Secondly, and more importantly, the side quest is so much more fun. Whether Kiryu needs to sub in for an absent TV show mascot, or offer sage advice to some youngsters who recently watched Freaky Friday, or just calm down a crying baby, these are the entertaining and often legitimately laugh-out-loud hilarious gems hidden behind Yakuza 6’s sombre shroud.
Maybe I am going a little hard on the primary story. A few chapters in, Kiryu softens, I start to sympathise for his cause and relate to his decisions. Supporting characters gain a bit of depth. There’s a particular cut-scene that relies heavily on toilet humour, which really turned me around.

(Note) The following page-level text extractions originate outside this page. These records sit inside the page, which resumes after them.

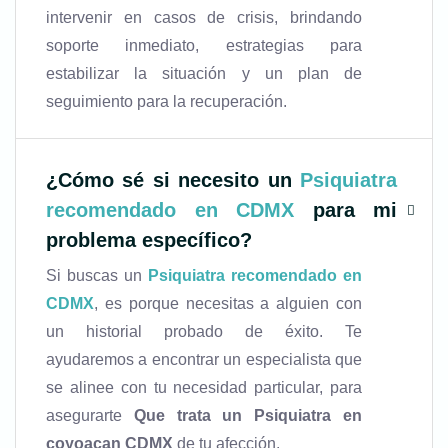
intervenir en casos de crisis, brindando
soporte inmediato, estrategias para
estabilizar la situación y un plan de
seguimiento para la recuperación.
¿Cómo sé si necesito un
Psiquiatra
recomendado en CDMX
para mi
problema específico?
Si buscas un
Psiquiatra recomendado en
CDMX
, es porque necesitas a alguien con
un historial probado de éxito. Te
ayudaremos a encontrar un especialista que
se alinee con tu necesidad particular, para
asegurarte
Que trata un Psiquiatra en
coyoacan CDMX
de tu afección.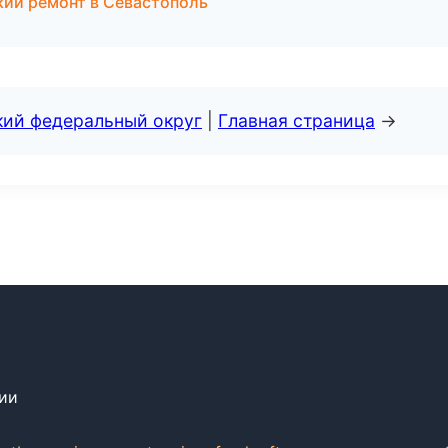
ий ремонт в Севастополь
кий федеральный округ
|
Главная страница
→
сии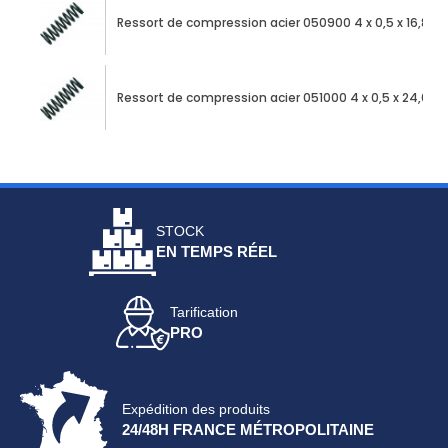
Ressort de compression acier 050900 4 x 0,5 x 16,85
Ressort de compression acier 051000 4 x 0,5 x 24,00
STOCK
EN TEMPS RÉEL
Tarification
PRO
Expédition des produits
24/48H FRANCE MÉTROPOLITAINE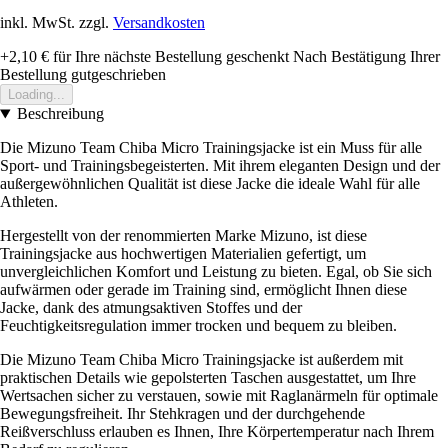
inkl. MwSt. zzgl.
Versandkosten
+2,10 €
für Ihre nächste Bestellung geschenkt
Nach Bestätigung Ihrer
Bestellung gutgeschrieben
Loading...
Beschreibung
Die Mizuno Team Chiba Micro Trainingsjacke ist ein Muss für alle
Sport- und Trainingsbegeisterten. Mit ihrem eleganten Design und der
außergewöhnlichen Qualität ist diese Jacke die ideale Wahl für alle
Athleten.
Hergestellt von der renommierten Marke Mizuno, ist diese
Trainingsjacke aus hochwertigen Materialien gefertigt, um
unvergleichlichen Komfort und Leistung zu bieten. Egal, ob Sie sich
aufwärmen oder gerade im Training sind, ermöglicht Ihnen diese
Jacke, dank des atmungsaktiven Stoffes und der
Feuchtigkeitsregulation immer trocken und bequem zu bleiben.
Die Mizuno Team Chiba Micro Trainingsjacke ist außerdem mit
praktischen Details wie gepolsterten Taschen ausgestattet, um Ihre
Wertsachen sicher zu verstauen, sowie mit Raglanärmeln für optimale
Bewegungsfreiheit. Ihr Stehkragen und der durchgehende
Reißverschluss erlauben es Ihnen, Ihre Körpertemperatur nach Ihrem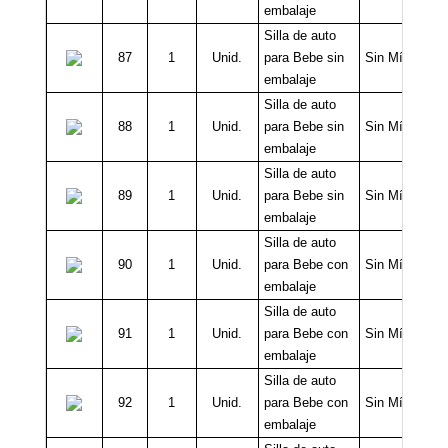
embalaje
Silla de auto
87
1
Unid.
para Bebe sin
Sin Mínimo
embalaje
Silla de auto
88
1
Unid.
para Bebe sin
Sin Mínimo
embalaje
Silla de auto
89
1
Unid.
para Bebe sin
Sin Mínimo
embalaje
Silla de auto
90
1
Unid.
para Bebe con
Sin Mínimo
embalaje
Silla de auto
91
1
Unid.
para Bebe con
Sin Mínimo
embalaje
Silla de auto
92
1
Unid.
para Bebe con
Sin Mínimo
embalaje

It does bother me that the few women in the game are generally relegated to tired tropes – almost exclusively damsels in distress. But not every time, and there’s a significant character who is on the fringes of being the proverbial innocent virginal dreamgirl. But she’s also an single mother, who isn’t judged for being so by other characters. It feels like a nuanced subversion of that expected character type.
Yakuza 6 is what it is, and is unapologetic about it. It’s unapologetically Japanese, with its sometimes confusing labyrinth of menus and Japanese-only audio. It’s unapologetically male-driven, very few female characters and constant talks of patriarchs. It’s unapologetically a sequel, with frequent reminders of Kiryu’s former glory days in the Tojo Clan.
Most importantly, it’s unapologetically a game. It doesn’t obsess with realism. It aims to entertain, not to immerse. And if you approach it on those terms, it excels.